Ammar El Halabi, who was imprisoned twice for demonstrating and speaking out against Syrian President Bashar al-Assad, was one of the beneficiaries of such a program after arriving in Germany in 2012.
A former soldier who also trained as a baker, he worked odd jobs for a few years while he got the hang of the language. “It was like being a child and learning to walk when I got here,” he remembers.
After a few failed attempts to get on his feet, he is now fluent in German and has opened a bakery in Neukölln, a district of Berlin known for its international feel. He sells Syrian-style baklava and other sweets, which he proudly says “contain less sugar than the Turkish version.”

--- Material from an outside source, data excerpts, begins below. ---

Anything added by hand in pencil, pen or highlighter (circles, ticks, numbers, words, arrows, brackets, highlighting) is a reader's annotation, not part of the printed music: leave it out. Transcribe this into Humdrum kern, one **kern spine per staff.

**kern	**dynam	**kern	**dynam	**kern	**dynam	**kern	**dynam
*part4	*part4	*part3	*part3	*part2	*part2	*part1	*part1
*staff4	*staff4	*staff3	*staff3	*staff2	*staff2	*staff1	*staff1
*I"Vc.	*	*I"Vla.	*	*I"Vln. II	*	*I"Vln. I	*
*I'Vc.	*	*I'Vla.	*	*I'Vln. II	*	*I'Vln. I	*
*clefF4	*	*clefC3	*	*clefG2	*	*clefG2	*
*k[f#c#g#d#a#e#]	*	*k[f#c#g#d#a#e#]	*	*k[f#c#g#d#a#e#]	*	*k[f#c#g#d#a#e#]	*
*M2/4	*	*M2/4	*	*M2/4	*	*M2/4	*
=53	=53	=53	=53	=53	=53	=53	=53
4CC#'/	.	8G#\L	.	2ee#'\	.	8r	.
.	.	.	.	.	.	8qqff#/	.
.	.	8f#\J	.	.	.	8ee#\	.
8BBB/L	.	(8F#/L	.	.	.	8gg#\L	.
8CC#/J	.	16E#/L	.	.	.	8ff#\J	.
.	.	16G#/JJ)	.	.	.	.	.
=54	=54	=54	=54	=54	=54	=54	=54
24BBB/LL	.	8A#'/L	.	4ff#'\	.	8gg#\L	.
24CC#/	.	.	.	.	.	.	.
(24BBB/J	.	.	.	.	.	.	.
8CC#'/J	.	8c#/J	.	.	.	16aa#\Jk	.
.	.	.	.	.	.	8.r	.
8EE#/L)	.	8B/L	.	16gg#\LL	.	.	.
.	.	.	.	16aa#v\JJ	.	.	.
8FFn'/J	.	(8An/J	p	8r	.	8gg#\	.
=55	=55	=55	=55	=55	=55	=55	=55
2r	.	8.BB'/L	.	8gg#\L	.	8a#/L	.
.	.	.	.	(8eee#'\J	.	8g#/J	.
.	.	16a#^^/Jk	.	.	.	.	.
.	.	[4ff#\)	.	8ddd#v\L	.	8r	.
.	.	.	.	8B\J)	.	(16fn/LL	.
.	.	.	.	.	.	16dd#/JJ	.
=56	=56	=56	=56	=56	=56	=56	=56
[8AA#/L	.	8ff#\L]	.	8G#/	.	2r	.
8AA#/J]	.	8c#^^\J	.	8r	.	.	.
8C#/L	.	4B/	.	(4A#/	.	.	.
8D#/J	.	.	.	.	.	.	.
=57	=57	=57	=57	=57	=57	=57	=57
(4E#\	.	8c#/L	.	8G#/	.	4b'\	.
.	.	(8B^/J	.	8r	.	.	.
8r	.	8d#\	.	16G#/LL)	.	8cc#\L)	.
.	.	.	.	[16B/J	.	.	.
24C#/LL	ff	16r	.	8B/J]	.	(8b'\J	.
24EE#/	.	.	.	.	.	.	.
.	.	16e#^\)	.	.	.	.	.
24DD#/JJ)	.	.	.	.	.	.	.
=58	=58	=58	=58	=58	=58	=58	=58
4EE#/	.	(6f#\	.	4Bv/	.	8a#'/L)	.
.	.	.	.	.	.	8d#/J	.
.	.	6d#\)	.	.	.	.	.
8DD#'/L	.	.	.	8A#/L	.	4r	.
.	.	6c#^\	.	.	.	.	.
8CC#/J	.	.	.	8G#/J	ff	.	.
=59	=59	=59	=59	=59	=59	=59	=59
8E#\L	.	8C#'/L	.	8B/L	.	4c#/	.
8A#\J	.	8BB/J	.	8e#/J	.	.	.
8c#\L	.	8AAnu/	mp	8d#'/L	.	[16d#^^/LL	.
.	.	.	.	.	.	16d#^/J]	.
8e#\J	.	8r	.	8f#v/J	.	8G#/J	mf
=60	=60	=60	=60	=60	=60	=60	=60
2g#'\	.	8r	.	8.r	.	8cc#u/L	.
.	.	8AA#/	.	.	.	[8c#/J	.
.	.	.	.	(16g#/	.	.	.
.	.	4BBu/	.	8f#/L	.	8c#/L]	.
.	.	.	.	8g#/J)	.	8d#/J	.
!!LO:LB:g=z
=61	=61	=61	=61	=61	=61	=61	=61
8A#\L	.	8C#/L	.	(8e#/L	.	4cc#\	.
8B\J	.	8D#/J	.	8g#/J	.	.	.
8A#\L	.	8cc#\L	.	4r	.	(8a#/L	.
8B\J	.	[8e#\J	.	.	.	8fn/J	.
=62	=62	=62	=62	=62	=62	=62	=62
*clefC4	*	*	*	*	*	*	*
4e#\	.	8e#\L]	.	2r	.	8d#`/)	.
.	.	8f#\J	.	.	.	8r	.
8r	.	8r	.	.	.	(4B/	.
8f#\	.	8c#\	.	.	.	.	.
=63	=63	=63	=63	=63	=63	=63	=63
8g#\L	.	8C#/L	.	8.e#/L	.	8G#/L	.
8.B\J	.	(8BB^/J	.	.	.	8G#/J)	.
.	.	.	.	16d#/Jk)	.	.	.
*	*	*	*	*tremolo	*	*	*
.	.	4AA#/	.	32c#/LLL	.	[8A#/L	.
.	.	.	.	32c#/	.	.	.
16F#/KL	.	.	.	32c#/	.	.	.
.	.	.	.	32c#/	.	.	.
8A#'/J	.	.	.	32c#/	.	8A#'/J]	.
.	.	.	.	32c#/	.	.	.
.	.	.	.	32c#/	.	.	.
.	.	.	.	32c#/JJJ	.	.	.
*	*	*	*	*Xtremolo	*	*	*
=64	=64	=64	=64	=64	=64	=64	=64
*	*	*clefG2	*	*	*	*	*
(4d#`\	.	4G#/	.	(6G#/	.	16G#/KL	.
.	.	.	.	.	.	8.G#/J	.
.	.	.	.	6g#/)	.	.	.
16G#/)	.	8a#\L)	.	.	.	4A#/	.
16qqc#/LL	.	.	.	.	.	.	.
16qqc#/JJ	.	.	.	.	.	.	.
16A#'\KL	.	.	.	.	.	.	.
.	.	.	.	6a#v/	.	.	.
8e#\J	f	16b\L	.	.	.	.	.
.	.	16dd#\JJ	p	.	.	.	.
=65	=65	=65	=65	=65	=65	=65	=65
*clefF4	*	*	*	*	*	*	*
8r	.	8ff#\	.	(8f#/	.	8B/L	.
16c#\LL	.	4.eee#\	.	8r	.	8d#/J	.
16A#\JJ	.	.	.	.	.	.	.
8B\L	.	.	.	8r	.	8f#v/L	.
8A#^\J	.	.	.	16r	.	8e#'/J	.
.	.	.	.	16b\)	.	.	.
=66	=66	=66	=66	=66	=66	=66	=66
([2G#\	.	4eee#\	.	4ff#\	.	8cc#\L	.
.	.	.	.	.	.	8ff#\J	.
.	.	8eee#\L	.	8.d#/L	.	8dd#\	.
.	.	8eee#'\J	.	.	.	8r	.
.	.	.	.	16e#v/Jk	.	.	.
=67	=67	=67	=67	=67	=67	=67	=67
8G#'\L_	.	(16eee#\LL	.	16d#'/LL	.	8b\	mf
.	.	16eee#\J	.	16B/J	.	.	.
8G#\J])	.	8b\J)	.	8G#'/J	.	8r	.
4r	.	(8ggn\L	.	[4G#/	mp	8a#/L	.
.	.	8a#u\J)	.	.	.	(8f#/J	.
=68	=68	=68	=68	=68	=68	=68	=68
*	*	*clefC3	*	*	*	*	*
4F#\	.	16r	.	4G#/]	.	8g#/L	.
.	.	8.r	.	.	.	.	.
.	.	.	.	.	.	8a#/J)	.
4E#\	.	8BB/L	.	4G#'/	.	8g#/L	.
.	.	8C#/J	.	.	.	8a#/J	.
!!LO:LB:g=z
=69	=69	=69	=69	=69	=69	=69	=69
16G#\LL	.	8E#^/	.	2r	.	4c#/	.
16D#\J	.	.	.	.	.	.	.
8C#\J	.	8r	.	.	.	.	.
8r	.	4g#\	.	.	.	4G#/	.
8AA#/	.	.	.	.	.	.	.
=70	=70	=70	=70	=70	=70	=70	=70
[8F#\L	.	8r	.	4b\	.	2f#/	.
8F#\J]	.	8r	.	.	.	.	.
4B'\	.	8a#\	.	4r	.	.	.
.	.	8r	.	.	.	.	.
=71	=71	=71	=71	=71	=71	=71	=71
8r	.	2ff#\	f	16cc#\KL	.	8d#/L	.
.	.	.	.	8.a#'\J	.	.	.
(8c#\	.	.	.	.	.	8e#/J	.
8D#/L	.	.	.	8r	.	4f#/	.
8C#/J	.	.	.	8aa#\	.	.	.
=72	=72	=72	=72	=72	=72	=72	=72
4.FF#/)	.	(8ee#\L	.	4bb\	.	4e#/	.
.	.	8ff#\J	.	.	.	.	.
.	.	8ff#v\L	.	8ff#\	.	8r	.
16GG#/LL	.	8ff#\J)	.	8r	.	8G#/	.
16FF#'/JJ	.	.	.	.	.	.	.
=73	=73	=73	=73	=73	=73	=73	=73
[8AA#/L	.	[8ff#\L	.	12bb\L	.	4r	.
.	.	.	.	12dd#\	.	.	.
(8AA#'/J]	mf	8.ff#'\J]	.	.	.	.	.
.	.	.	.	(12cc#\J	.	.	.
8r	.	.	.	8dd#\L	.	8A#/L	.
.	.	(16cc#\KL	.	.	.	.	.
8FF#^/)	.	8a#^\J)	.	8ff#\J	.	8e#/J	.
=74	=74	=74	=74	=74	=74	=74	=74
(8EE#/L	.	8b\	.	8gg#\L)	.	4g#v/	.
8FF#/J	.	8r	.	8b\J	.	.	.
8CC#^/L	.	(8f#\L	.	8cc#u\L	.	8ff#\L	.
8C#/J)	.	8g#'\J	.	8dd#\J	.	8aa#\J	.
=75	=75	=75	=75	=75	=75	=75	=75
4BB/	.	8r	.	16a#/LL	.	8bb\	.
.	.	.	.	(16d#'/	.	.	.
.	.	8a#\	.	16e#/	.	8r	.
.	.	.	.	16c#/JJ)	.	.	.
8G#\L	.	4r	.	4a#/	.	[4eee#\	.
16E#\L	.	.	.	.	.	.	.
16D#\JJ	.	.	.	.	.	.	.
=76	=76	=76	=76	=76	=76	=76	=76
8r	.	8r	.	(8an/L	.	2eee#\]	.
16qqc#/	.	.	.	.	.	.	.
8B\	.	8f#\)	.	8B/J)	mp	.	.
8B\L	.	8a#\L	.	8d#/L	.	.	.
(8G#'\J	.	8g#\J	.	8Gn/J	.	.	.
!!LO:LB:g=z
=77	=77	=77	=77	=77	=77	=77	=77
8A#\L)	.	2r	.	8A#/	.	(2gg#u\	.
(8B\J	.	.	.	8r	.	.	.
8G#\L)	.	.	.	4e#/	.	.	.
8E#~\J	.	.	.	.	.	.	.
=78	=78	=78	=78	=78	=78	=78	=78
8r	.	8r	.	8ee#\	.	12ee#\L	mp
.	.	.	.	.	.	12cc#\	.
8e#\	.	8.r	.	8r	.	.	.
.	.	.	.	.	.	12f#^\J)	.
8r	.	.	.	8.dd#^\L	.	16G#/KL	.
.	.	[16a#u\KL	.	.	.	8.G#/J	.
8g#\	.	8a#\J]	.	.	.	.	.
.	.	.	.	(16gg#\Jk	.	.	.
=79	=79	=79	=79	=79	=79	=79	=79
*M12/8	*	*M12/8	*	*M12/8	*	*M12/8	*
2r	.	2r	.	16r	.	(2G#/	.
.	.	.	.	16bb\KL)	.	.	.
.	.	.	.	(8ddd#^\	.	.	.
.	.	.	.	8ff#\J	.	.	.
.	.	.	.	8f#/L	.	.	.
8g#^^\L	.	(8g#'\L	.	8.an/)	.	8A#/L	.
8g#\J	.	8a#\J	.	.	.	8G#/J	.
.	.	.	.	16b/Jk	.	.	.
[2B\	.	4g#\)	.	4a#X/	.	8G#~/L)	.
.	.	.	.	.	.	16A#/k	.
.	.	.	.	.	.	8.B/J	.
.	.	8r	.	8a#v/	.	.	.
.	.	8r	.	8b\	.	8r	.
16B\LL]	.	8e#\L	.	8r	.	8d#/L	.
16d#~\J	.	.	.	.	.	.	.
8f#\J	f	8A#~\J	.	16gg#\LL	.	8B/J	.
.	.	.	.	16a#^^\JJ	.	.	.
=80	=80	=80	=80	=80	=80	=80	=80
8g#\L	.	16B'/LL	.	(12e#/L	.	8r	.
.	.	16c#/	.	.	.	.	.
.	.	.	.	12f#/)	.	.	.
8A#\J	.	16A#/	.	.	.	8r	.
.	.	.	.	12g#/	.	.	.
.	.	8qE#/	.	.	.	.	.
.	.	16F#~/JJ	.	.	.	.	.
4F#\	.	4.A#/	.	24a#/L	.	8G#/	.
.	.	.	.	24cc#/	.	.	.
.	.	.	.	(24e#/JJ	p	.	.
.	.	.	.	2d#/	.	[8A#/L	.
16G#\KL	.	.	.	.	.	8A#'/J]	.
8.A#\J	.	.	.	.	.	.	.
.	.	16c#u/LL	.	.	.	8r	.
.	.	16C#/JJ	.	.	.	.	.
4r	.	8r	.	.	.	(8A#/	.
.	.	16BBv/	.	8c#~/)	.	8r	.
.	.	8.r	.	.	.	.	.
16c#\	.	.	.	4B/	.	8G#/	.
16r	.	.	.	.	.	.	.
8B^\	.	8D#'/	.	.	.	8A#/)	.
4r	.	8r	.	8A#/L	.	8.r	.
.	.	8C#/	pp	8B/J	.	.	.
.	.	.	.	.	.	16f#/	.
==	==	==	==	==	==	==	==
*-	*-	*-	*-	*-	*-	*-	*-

When asked, eight years after his arrival, how he’s settling into his new life, Mr. Halabi doesn’t sugarcoat his words. There have been challenges. But look at the plight of Syrian friends who emigrated to the United States, he points out.
“They aren’t doing well,” he says. “They always have to work under the table and do terrible jobs. They don’t really get much support.”
A 50% solution
Even in Germany, with its warm volunteer embrace and government aid, a lot of refugees are still struggling to make their way. Many are working in unskilled jobs or professions other than the ones they were trained for. They can also come up against racism and discrimination, says Dr. Filsinger of Saarland University.
“Migrants who have the exact same grades and experience as Germans have a much harder time getting employment than Germans,” he says.
Mr. Sharaf remembers his battle to find his feet those first years in Berlin. “I didn’t speak anything,” he says. “So I started practicing [German] with YouTube and with people on the street.”
Hard-pressed to find work, the trial lawyer turned to building playgrounds as a volunteer. “This was super strange because I’m not a construction worker,” he laughs. “But I get it. I can’t just jump back into being a lawyer again. So, I said, ‘who cares!’ And I built this playground.”
Now he has a paying job, helping refugees like himself make their new lives in Germany. His wife and young son – who required therapy to overcome a habit of hiding under beds from the trauma of hearing bombs – have joined him in Berlin. An English teacher back in Syria, his wife is working to become an educator in Germany. Volunteers helped them find an apartment, and the couple has had another child.
German society has become noticeably more open since he arrived in Berlin, remarks Mr. Sharaf.
“In the beginning, they thought we are coming just to sit and sleep and take money,” he says. “Then they see we are engineers, lawyers, doctors just like them. We want to work. I miss a lot in Syria, but I feel 50% at home in Germany.”